A euro-esquerda é chauvinista?
Rui Tavares assina por estes dias um artigo no jornal Público no qual pergunta se um progressista pode ou não apoiar Vladimir Putin. A sua conclusão é que tal não é possível, elencando um conjunto de argumentos que, a falar com rigor, são inacreditáveis. Procuraremos explicar porquê, e indicar o motivo pelo qual as opiniões de Rui Tavares decorrem de uma pretensão de superioridade ocidental que é pura e simplesmente xenófoba.
Por João Vilela
Tavares afirma que «Putin tem sido o principal desestabilizador do sistema internacional que ainda nos ia dando alguma paz e previsibilidade nas últimas décadas». Tavares foi eurodeputado durante cinco anos e toma a palavra para se pronunciar em matéria internacional regularmente. Se não soubesse o que o tal «sistema internacional» fez pela «paz e a estabilidade» quando desmembrou a Jugoslávia, invadiu o Afeganistão e o Iraque (com pretextos nunca inteiramente esclarecidos no caso afegão e ostensivamente falsos no iraquiano), desestabilizou a Ucrânia com apoio de neonazis, bombardeou a Líbia (com o seu voto), e patrocinou largamente o Daesh na Síria, Rui Tavares devia abster-se de falar sobre assuntos que ignora flagrantemente. Mas sabe: e só se pronuncia nestes termos porque faz parte de uma casta de progressistas muito particular, para quem o progresso é inerentemente ocidental, primeiro-mundista, abrigado sob o guarda-chuva da NATO e dentro de uma UE estatuída em dogma sagrado.
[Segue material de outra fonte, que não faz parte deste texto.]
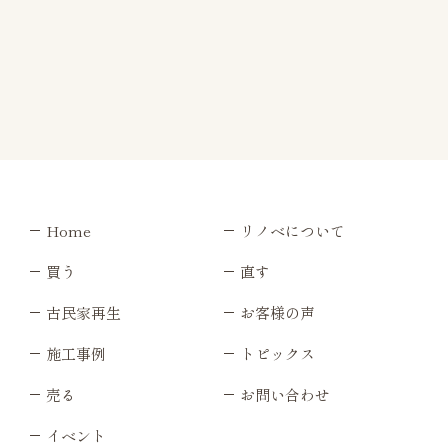
Home
リノベについて
買う
直す
古民家再生
お客様の声
施工事例
トピックス
売る
お問い合わせ
イベント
A NATO pode bombardear populações civis, e os dirigentes dos seu países sentar-se à mesa com criminosos como Netanyahu e o príncipe Saud. Isso é «irritante», nos termos de Tavares, mas não é, como faz a Rússia, «violar descaradamente» o direito internacional. A UE pode arrogar-se instituir políticas de austeridade perpétua por via do Tratado Orçamental e sugerir, com mais ou menos rudeza na voz, que não se tomem decisões políticas que gerem nervosismo nos mercados. Nada disso é «liberticida» nem «interferência na política interna de outros países». Isso quem faz são os russos. Os europeus e os estadunidenses, quando muito, seguem políticas neoliberais que podem ser revertidas pela mobilização cidadã.
Há cem anos atrás, aquando da eclosão da I Guerra Mundial, os social-democratas alemães, que acabaram a assassinar Rosa Luxemburgo (um ícone de esquerda que, pelo que consta, Rui Tavares ainda não considerou uma «liberticida»), tomaram a singular decisão de apoiar o esforço da Alemanha na guerra porque, pese discordarem da sociedade capitalista alemã, apesar de tudo, preferiam-na a serem governados por russos. A sua decisão foi movida por estrito chauvinismo nacional, como se a língua que o patrão fala fizesse a menor diferença na exploração que o trabalhador sofre. Rui Tavares é um legítimo herdeiro desta tradição política, que não pretende propriamente criar uma sociedade sem exploradores nem explorados, o objectivo histórico de qualquer progressista que se preze, mas assegurar que esses exploradores são europeus, branquinhos mas não eslavos, falantes de línguas que ele aprendeu a admirar, oriundos de países que a cinematografia de Hollywood lhe ensinou que eram «os bons». Depois tenta, de forma frustre, justificar o seu lip service em defesa do imperialismo (conceito que ele refere entre aspas, lá saberá porquê) acusando os outros, eles sim, de no fundo serem defensores acríticos da Rússia. Quando passar na sede do Livre prometo deixar lá um espelho.